PROVIDED RECORDS =
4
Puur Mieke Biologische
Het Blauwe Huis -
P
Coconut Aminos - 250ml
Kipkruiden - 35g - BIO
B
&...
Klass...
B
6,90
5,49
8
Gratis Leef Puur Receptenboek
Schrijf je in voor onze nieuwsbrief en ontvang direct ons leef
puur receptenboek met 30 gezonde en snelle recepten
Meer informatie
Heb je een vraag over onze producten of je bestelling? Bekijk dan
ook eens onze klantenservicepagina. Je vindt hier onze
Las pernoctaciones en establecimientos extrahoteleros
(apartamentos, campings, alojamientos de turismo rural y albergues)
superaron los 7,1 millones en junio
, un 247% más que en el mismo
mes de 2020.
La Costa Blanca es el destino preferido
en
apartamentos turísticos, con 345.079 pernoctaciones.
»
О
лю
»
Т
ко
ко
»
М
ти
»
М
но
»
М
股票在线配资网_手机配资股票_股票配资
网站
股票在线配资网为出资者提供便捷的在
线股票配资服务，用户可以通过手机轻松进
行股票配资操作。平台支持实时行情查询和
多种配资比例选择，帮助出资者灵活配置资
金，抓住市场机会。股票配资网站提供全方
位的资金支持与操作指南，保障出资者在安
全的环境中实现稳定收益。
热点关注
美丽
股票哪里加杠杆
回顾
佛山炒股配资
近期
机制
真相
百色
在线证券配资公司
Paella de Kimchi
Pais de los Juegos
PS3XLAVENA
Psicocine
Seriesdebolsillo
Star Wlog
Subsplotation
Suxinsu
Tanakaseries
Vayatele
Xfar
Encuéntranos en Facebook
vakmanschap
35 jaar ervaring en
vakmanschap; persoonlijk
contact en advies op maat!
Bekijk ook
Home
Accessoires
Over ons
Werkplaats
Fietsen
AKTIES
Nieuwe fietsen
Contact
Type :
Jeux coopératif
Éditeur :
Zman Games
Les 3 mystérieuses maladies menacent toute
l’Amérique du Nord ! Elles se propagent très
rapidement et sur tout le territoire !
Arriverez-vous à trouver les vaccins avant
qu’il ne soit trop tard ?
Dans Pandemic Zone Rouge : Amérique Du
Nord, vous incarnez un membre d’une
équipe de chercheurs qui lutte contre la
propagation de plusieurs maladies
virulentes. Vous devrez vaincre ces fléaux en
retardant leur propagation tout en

DESCRIPTION OF THE TASK = Please set out every line of the data above as a Markdown table with two columns, Row for the line number and Line for the text, skipping any blank lines.

EXERCISE RESULT =
| Row | Line |
|---|---|
| 1 | 4 |
| 2 | Puur Mieke Biologische |
| 3 | Het Blauwe Huis - |
| 4 | P |
| 5 | Coconut Aminos - 250ml |
| 6 | Kipkruiden - 35g - BIO |
| 7 | B |
| 8 | &... |
| 9 | Klass... |
| 10 | B |
| 11 | 6,90 |
| 12 | 5,49 |
| 13 | 8 |
| 14 | Gratis Leef Puur Receptenboek |
| 15 | Schrijf je in voor onze nieuwsbrief en ontvang direct ons leef |
| 16 | puur receptenboek met 30 gezonde en snelle recepten |
| 17 | Meer informatie |
| 18 | Heb je een vraag over onze producten of je bestelling? Bekijk dan |
| 19 | ook eens onze klantenservicepagina. Je vindt hier onze |
| 20 | Las pernoctaciones en establecimientos extrahoteleros |
| 21 | (apartamentos, campings, alojamientos de turismo rural y albergues) |
| 22 | superaron los 7,1 millones en junio |
| 23 | , un 247% más que en el mismo |
| 24 | mes de 2020. |
| 25 | La Costa Blanca es el destino preferido |
| 26 | en |
| 27 | apartamentos turísticos, con 345.079 pernoctaciones. |
| 28 | » |
| 29 | О |
| 30 | лю |
| 31 | » |
| 32 | Т |
| 33 | ко |
| 34 | ко |
| 35 | » |
| 36 | М |
| 37 | ти |
| 38 | » |
| 39 | М |
| 40 | но |
| 41 | » |
| 42 | М |
| 43 | 股票在线配资网_手机配资股票_股票配资 |
| 44 | 网站 |
| 45 | 股票在线配资网为出资者提供便捷的在 |
| 46 | 线股票配资服务，用户可以通过手机轻松进 |
| 47 | 行股票配资操作。平台支持实时行情查询和 |
| 48 | 多种配资比例选择，帮助出资者灵活配置资 |
| 49 | 金，抓住市场机会。股票配资网站提供全方 |
| 50 | 位的资金支持与操作指南，保障出资者在安 |
| 51 | 全的环境中实现稳定收益。 |
| 52 | 热点关注 |
| 53 | 美丽 |
| 54 | 股票哪里加杠杆 |
| 55 | 回顾 |
| 56 | 佛山炒股配资 |
| 57 | 近期 |
| 58 | 机制 |
| 59 | 真相 |
| 60 | 百色 |
| 61 | 在线证券配资公司 |
| 62 | Paella de Kimchi |
| 63 | Pais de los Juegos |
| 64 | PS3XLAVENA |
| 65 | Psicocine |
| 66 | Seriesdebolsillo |
| 67 | Star Wlog |
| 68 | Subsplotation |
| 69 | Suxinsu |
| 70 | Tanakaseries |
| 71 | Vayatele |
| 72 | Xfar |
| 73 | Encuéntranos en Facebook |
| 74 | vakmanschap |
| 75 | 35 jaar ervaring en |
| 76 | vakmanschap; persoonlijk |
| 77 | contact en advies op maat! |
| 78 | Bekijk ook |
| 79 | Home |
| 80 | Accessoires |
| 81 | Over ons |
| 82 | Werkplaats |
| 83 | Fietsen |
| 84 | AKTIES |
| 85 | Nieuwe fietsen |
| 86 | Contact |
| 87 | Type : |
| 88 | Jeux coopératif |
| 89 | Éditeur : |
| 90 | Zman Games |
| 91 | Les 3 mystérieuses maladies menacent toute |
| 92 | l’Amérique du Nord ! Elles se propagent très |
| 93 | rapidement et sur tout le territoire ! |
| 94 | Arriverez-vous à trouver les vaccins avant |
| 95 | qu’il ne soit trop tard ? |
| 96 | Dans Pandemic Zone Rouge : Amérique Du |
| 97 | Nord, vous incarnez un membre d’une |
| 98 | équipe de chercheurs qui lutte contre la |
| 99 | propagation de plusieurs maladies |
| 100 | virulentes. Vous devrez vaincre ces fléaux en |
| 101 | retardant leur propagation tout en |